- [Assigned task] Look through the records below for the line holding "tuplas, y los". Write it out exactly, with each following line through the line holding "modificarlo si no es correcto.".

Stored data entries:
-------------------------

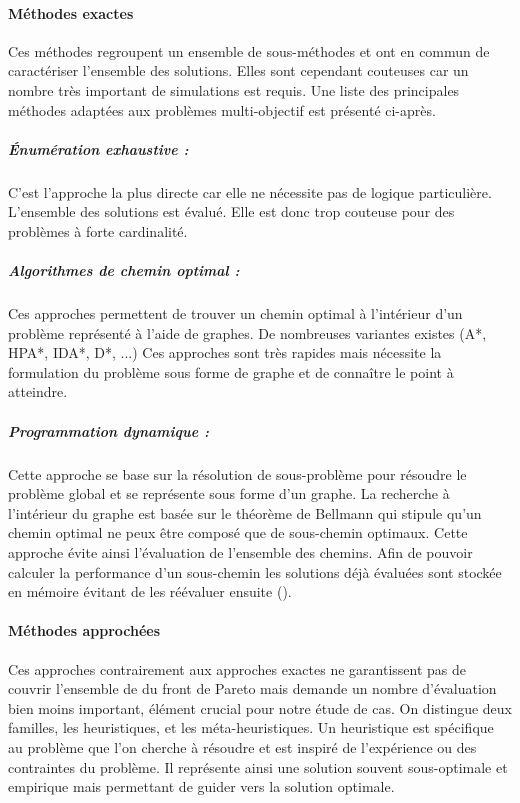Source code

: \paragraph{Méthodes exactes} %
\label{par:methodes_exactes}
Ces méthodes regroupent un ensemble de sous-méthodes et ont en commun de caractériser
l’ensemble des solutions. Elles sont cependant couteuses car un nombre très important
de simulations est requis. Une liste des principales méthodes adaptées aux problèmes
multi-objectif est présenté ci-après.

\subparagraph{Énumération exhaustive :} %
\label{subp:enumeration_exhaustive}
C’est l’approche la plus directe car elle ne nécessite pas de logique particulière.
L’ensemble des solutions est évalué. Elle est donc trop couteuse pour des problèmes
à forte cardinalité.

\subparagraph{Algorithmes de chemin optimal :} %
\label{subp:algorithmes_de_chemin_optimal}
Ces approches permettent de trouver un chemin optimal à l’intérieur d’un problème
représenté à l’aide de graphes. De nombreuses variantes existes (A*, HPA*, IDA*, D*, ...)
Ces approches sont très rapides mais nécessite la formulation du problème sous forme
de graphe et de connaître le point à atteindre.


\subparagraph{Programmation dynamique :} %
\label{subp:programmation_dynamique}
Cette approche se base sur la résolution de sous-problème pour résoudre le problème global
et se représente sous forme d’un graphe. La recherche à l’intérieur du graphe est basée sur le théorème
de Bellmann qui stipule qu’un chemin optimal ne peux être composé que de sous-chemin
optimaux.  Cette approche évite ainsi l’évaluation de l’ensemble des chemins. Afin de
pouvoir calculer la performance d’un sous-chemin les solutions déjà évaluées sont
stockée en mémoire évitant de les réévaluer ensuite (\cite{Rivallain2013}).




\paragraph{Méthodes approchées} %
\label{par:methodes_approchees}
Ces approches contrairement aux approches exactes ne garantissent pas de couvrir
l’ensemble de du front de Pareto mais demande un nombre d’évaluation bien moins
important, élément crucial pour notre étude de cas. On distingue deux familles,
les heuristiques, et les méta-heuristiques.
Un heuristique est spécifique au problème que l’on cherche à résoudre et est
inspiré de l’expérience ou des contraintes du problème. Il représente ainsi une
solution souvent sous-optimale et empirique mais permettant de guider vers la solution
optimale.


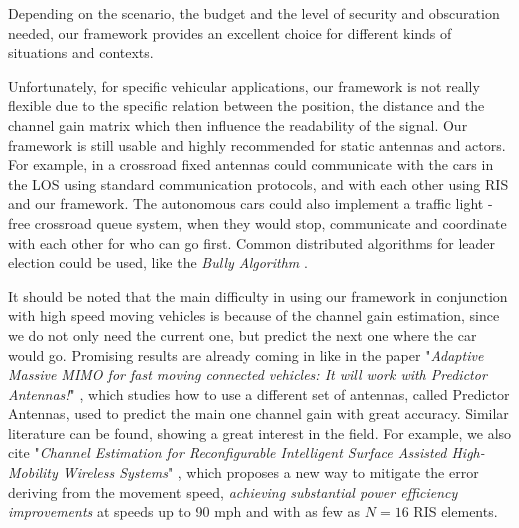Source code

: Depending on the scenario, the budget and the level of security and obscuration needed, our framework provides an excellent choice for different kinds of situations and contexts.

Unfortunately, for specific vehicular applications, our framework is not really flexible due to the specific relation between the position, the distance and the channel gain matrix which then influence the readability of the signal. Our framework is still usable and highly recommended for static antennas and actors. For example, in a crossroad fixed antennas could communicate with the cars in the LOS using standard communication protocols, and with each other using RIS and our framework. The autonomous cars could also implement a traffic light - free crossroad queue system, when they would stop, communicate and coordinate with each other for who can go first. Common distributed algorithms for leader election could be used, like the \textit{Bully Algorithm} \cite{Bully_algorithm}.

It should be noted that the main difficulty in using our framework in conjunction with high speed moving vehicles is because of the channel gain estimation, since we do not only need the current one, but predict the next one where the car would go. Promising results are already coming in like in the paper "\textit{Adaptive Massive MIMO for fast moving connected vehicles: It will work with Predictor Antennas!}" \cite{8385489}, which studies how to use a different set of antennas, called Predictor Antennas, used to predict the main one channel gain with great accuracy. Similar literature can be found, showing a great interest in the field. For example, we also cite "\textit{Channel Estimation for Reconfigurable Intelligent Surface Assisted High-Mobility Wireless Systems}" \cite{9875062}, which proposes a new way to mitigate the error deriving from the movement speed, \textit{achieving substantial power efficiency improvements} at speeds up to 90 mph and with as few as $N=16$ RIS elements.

-------------------------

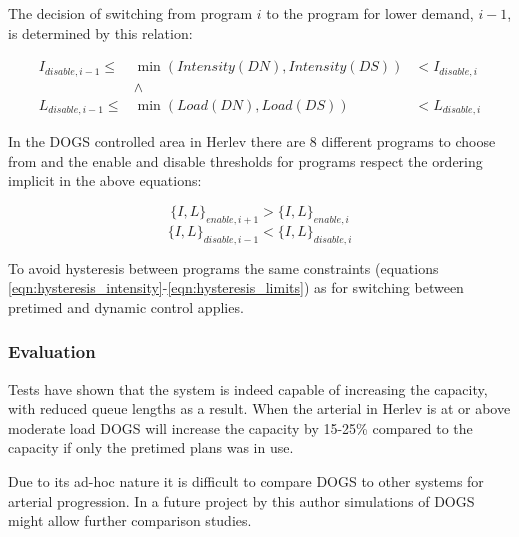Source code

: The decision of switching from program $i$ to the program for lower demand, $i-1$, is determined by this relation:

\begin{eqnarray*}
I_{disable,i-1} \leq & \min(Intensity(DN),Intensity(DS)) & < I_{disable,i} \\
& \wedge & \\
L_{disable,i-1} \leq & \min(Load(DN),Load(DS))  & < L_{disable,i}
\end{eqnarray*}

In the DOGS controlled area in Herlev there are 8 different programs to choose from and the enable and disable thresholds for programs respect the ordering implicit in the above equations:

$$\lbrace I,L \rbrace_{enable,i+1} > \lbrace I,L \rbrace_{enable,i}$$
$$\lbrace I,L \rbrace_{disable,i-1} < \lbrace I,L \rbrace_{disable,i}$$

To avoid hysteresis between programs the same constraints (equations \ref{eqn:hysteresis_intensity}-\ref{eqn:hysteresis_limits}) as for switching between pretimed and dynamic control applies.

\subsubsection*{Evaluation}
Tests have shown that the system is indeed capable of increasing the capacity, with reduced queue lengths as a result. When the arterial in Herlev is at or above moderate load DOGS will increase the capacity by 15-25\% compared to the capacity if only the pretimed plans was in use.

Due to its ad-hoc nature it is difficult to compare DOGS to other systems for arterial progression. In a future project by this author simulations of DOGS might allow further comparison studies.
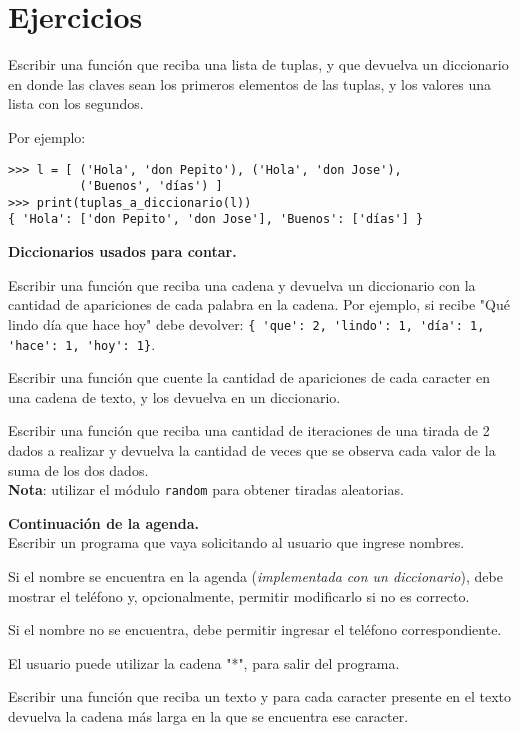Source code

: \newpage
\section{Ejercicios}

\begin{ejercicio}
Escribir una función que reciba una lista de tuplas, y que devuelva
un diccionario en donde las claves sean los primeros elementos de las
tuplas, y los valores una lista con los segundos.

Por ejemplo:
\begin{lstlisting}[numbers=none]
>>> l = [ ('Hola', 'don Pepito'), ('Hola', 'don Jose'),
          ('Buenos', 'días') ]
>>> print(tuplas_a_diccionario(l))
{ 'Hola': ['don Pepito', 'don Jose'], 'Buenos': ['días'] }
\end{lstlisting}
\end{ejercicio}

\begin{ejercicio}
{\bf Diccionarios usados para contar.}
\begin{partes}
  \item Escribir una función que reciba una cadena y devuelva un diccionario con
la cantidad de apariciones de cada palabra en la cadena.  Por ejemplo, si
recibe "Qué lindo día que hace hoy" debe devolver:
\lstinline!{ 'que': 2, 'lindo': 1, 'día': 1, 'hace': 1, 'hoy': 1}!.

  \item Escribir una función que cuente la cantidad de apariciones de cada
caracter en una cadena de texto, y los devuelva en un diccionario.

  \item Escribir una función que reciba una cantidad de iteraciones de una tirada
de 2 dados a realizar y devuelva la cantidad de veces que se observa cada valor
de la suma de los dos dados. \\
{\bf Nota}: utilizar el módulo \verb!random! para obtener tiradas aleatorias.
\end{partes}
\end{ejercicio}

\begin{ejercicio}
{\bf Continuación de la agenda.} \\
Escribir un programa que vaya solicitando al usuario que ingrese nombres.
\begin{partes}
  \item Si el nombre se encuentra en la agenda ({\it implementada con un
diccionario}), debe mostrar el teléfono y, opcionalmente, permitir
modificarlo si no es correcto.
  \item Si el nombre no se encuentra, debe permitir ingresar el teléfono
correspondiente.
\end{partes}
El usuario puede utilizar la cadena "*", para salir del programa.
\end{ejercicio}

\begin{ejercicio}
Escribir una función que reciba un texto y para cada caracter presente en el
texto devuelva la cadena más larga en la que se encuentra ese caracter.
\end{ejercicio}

-------------------------

- [Written response]
tuplas, y los valores una lista con los segundos.

Por ejemplo:
\begin{lstlisting}[numbers=none]
>>> l = [ ('Hola', 'don Pepito'), ('Hola', 'don Jose'),
          ('Buenos', 'días') ]
>>> print(tuplas_a_diccionario(l))
{ 'Hola': ['don Pepito', 'don Jose'], 'Buenos': ['días'] }
\end{lstlisting}
\end{ejercicio}

\begin{ejercicio}
{\bf Diccionarios usados para contar.}
\begin{partes}
  \item Escribir una función que reciba una cadena y devuelva un diccionario con
la cantidad de apariciones de cada palabra en la cadena.  Por ejemplo, si
recibe "Qué lindo día que hace hoy" debe devolver:
\lstinline!{ 'que': 2, 'lindo': 1, 'día': 1, 'hace': 1, 'hoy': 1}!.

  \item Escribir una función que cuente la cantidad de apariciones de cada
caracter en una cadena de texto, y los devuelva en un diccionario.

  \item Escribir una función que reciba una cantidad de iteraciones de una tirada
de 2 dados a realizar y devuelva la cantidad de veces que se observa cada valor
de la suma de los dos dados. \\
{\bf Nota}: utilizar el módulo \verb!random! para obtener tiradas aleatorias.
\end{partes}
\end{ejercicio}

\begin{ejercicio}
{\bf Continuación de la agenda.} \\
Escribir un programa que vaya solicitando al usuario que ingrese nombres.
\begin{partes}
  \item Si el nombre se encuentra en la agenda ({\it implementada con un
diccionario}), debe mostrar el teléfono y, opcionalmente, permitir
modificarlo si no es correcto.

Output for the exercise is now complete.